L’interno della Chiesa, decorato da svariati artisti nel corso
degli anni, tra le opere più importanti presenta: un altare di Gian
Lorenzo Bernini, una grande tela del Domenichino ed alcuni affreschi
settecenteschi della volta e della cupola del pittore Bernardo Castello.
Nella cripta inoltre, si trova la statua della Madonna di Misericordia,
incoronata dal papa Pio VII, dopo essere stato liberato dalla sua prigionia
savonese, che iniziò nel 1809.
L’ultimo Papa che fece visita al Santuario e che si fermò a pregare davanti a questa statua della Vergine, fu Benedetto XVI il 17 maggio 2008.
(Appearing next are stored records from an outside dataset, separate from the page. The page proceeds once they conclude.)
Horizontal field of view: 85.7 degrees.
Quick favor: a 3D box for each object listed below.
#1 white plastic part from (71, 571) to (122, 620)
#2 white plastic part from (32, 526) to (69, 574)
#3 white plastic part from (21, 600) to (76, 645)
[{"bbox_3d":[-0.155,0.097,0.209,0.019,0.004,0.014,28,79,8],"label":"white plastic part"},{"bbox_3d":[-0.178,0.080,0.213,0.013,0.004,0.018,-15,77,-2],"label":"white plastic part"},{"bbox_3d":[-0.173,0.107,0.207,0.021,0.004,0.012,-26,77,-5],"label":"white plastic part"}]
Ci sono poi quattro altari marmorei sulla navata sinistra e destra, tra cui spiccanno quello dedicato alla Madonna delle Neve con un pala del 1610, quello della Visitazione a parallelepipedo con decorazioni floreali e quello dell’Immacolata Concezione.
Nel presbiterio troviamo l’altare e i portali di accesso al coro che risalgono al 1756, mentre il grande Crocifisso ligneo è databile fra Sei e Settecento.
Nell’abside il coro ligneo del 1644 è stato successivamente arricchito da dossali intarsiati eseguiti da Vincenzo Garassini e completati, dopo la sua morte, dal figlio Giuseppe.
La tarsia dietro l’altare invece, si deve invece a Ignazio Scotto, che l’ha costruita nel 1882.
Troviamo inoltre anche il Museo del Tesoro, con tutti gli ex voto ed oggetti sacri che sono stati collezionati nel tempo.
In vista del terzo centenario dell’apparizione, nell’anno 1836, un’équipe di artisti lombardi sistemò ed aggiunse alcuni dettagli alla Chiesa.
Le parti ornamentali furono rifatte in un elegante stile neoclassico.
Pietro Narducci restaura i riquadri del Castello con le Storie della Vergine, aggiungendo le monumentali figure di angeli sopra gli arconi della navata maggiore e gli Evangelisti nei pennacchi della cupola.
Successivamente, tra il 1860 ed il 1874, fu rifatto anche il pavimento in marmi policromi che sostituì il precedente che proveniva dalla vecchia cattedrale di Savona.
Il pulpito in seguito, è stato ideato e realizzato dallo scultore genovese Onorato Toso nel 1915.
Per le celebrazioni del quarto centenario invece, è installato un nuovo organo, eseguito dalla ditta Malvestio: ciò determina la necessità di modificare l’abside, poi affrescata da Eso Peluzzi (1928).